Résumé de l’affaire CCass 10.07.2025
Un couple fait installer une pompe à chaleur dans leur maison par une entreprise assurée en responsabilité décennale. L’équipement présente rapidement de graves dysfonctionnements. Les clients réclament alors le remboursement et des dommages et intérêts. Leurs héritiers poursuivent la procédure et tentent d’engager la garantie décennale du professionnel, en affirmant que les désordres relèvent de l’article 1792 du Code civil.
Les juridictions rejettent cette demande.

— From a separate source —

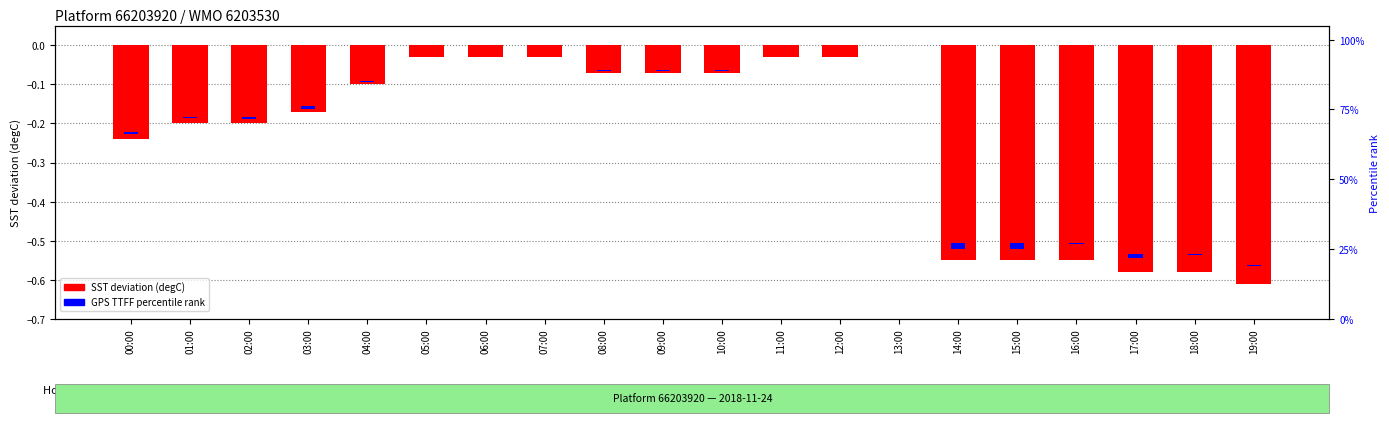

How many groups of bars are there?

20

La Cour de Cassation confirme la cour d’Appel et juge que les travaux sur le bâti étant minimes, l’équipement installé ne constitue pas un « ouvrage » au sens des articles 1792 et suivants du code civil. En conséquence, l’assurance décennale — ni même la garantie biennale — ne peut être mobilisée.
Seule la responsabilité contractuelle de l’installateur peut être engagée.
Portée juridique
L’arrêt confirme un retour à la jurisprudence classique :
- Les équipements d’origine du bâtiment entrent dans le champ des garanties légales (décennale ou biennale).
- Les équipements ajoutés ou remplacés n’y entrent pas, sauf s’ils constituent en eux-mêmes un véritable « ouvrage » au sens de l’article 1792 et s. du code civil, ce qui demeure exceptionnel.
Cette décision écarte les évolutions jurisprudentielles de 2017 et 2022, qui avaient admis la garantie décennale pour certains équipements ajoutés devenus défectueux.
Conséquences pratiques
- Assurance : L’installation d’une pompe à chaleur sur un bâtiment existant n’est généralement pas couverte par la garantie décennale. Les sinistres relèvent alors de l’assurance habitation du propriétaire ou de la garantie facultative de l’entreprise;
- Revente : Lors de la revente d’un bien dans les dix ans suivant ce type de travaux, le notaire n’a pas à vérifier l’existence d’une assurance décennale, ces installations ne relevant pas de ce régime.